# Second moment of area - Need walkthrough

• Mar 10th 2009, 04:12 PM
Peleus
Second moment of area - Need walkthrough
Hi all,

I'm at uni starting off engineering, and I'm looking for a walk through in this algebra involved in the second moment of area. While I know it's probably pretty basic I'm undertaking a bridging course to try and keep up with my maths.

http://home.exetel.com.au/peleus/smoa.jpg

Here's a picture of the most relevant lecture slide discussing the problem.

I'll type out the steps they undertook to get the final formula for the second moment of area for a rectangle.

On the next page we take the integral of this, which I can do fine.

This gives

1. $I = \frac{b}{3}[y^3]$ with limits +h/2 and -h/2

Taking it further we end up with

2. $I = \frac{b}{3}[\frac{h^3}{8}-(-\frac{h^3}{8})]$

and finally we take it to the step

$I = \frac{bh^3}{12}$

- Why are the limits h/2 and -h/2, isn't this simply the middle of the rectangle?
- Why is $dI = y^2 dA$, where does the $y^2$ come from?
- I understand that the $\int y^2$ is $\frac{1}{3}y^3$, but where / why does the b jump in with step 1? why are we multiplying it by b?

Any help is greatly appreciated.
• Mar 31st 2009, 03:00 PM
Bob90isalive
Hello,

1. The limits are the extents of the rectangle around its centroid.
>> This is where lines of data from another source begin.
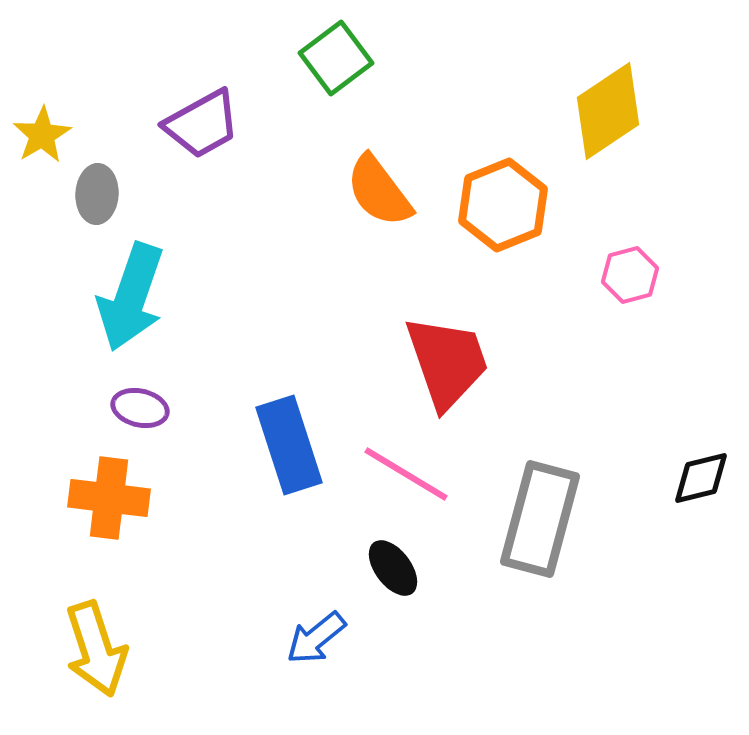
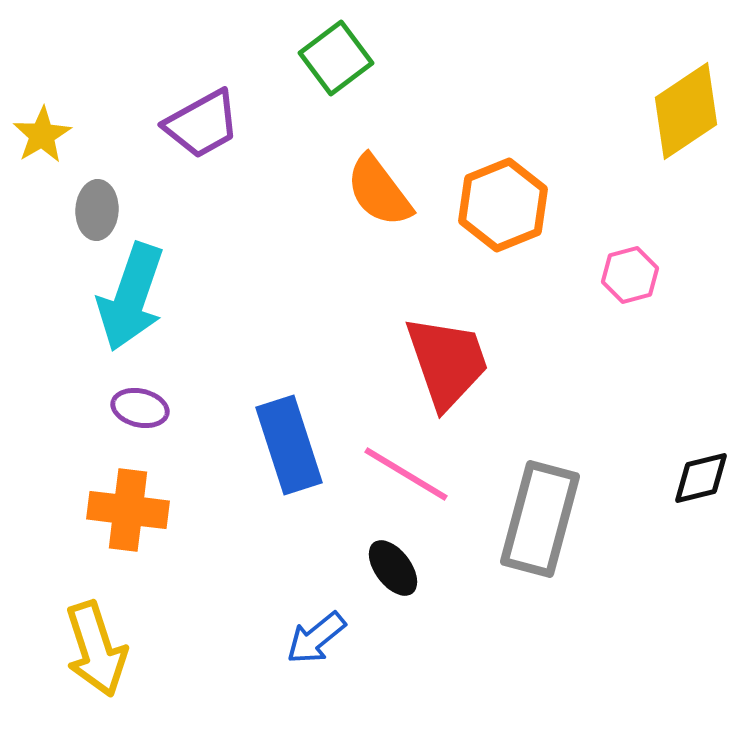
yellow diamond: moved 78 px right
gray ellipse: moved 16 px down
orange cross: moved 19 px right, 12 px down
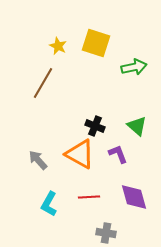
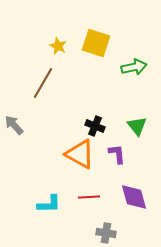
green triangle: rotated 10 degrees clockwise
purple L-shape: moved 1 px left; rotated 15 degrees clockwise
gray arrow: moved 24 px left, 35 px up
cyan L-shape: rotated 120 degrees counterclockwise
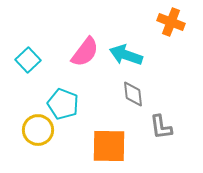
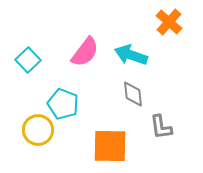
orange cross: moved 2 px left; rotated 20 degrees clockwise
cyan arrow: moved 5 px right
orange square: moved 1 px right
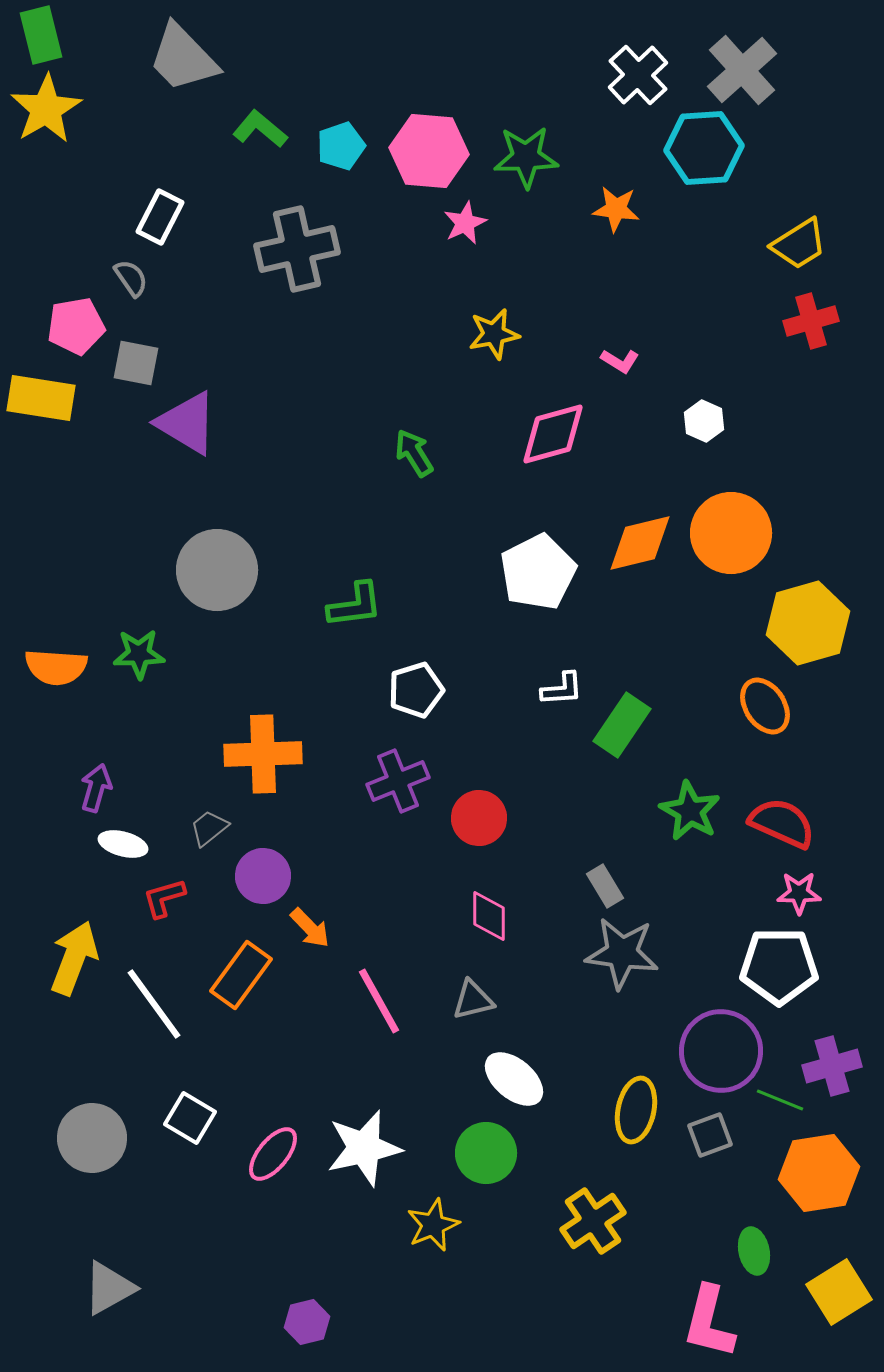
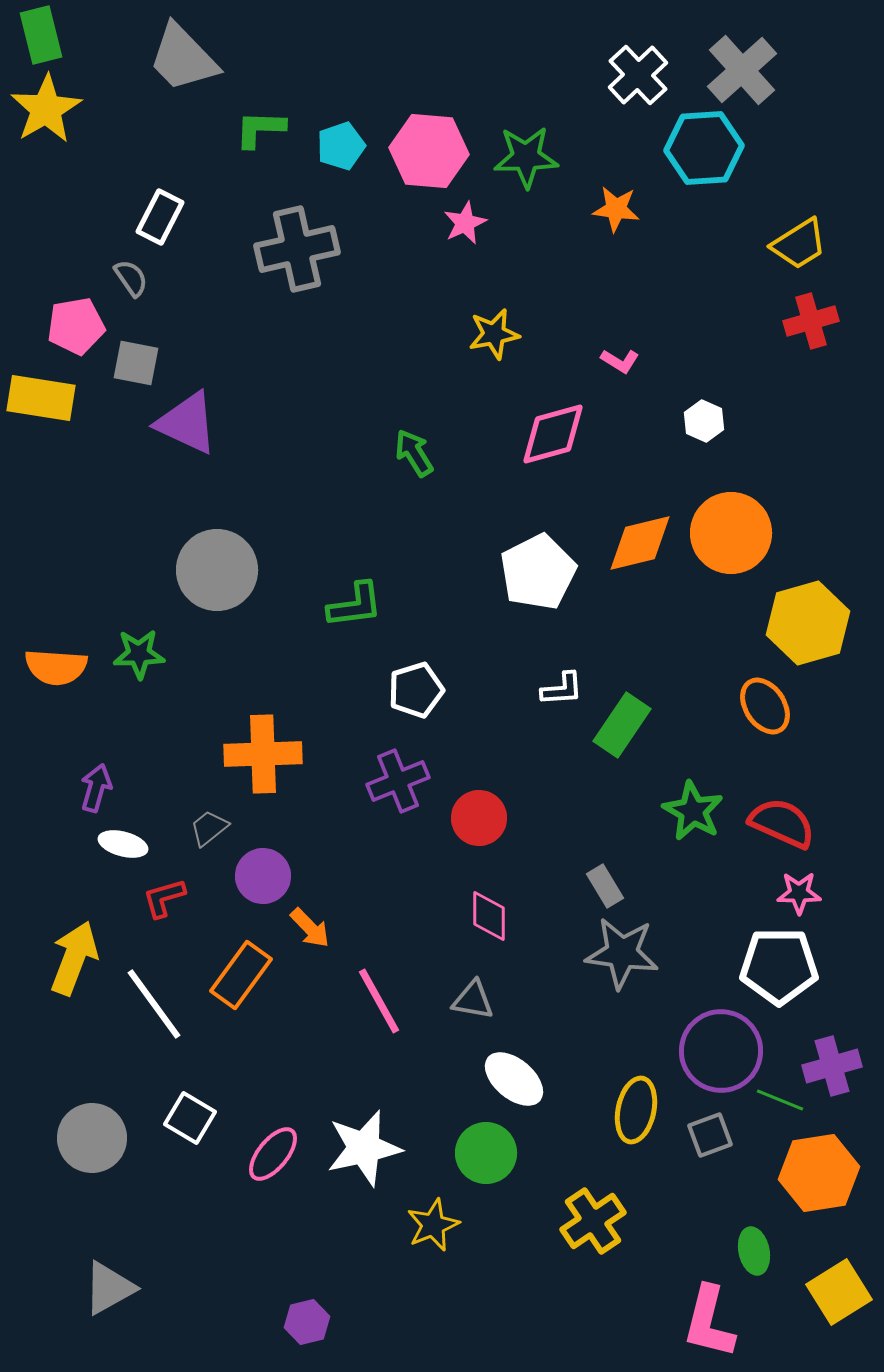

I'm sure you remember that a centroid for a rectangle is in the middle, so h/2 is the distance from the centre to the outsides. You are integrating the whole rectangle. The integral sign should be read as 'integrated from -h/2 to h/2'.

2. y is the distance from the centroid of the rectangle to the centroid of the strip. it is y^2 because we want the second moment of inertia, not the first (which would be just y and would end up giving you the centroid again). By squaring it you are giving more importance to parts of the rectangle that are far away from the centroid. A real life example of this is a ruler. Try bending your ruler the easy way, with it flat. Now turn it on its side and try again - it's a lot harder to bend it on its side because the material of the ruler is further away from the centroid!

3. the b doesn't 'jump' in. When you integrate a value, in this case y, you have to integrate it with respect to itself. You start with dA, but this has no reference to y, so you substitute dA for yb (both describe the area of the strip, but now you have a relationship of the area with y). b never changes for the rectangle (is a constant) and so can come out of the equation with the 3.

I recommend that to truly appreciate the ideas you calculate the second moment of area using a spread sheet. All you need to do is change size of bdy and you can get a good approximation and understand better what integrating really is.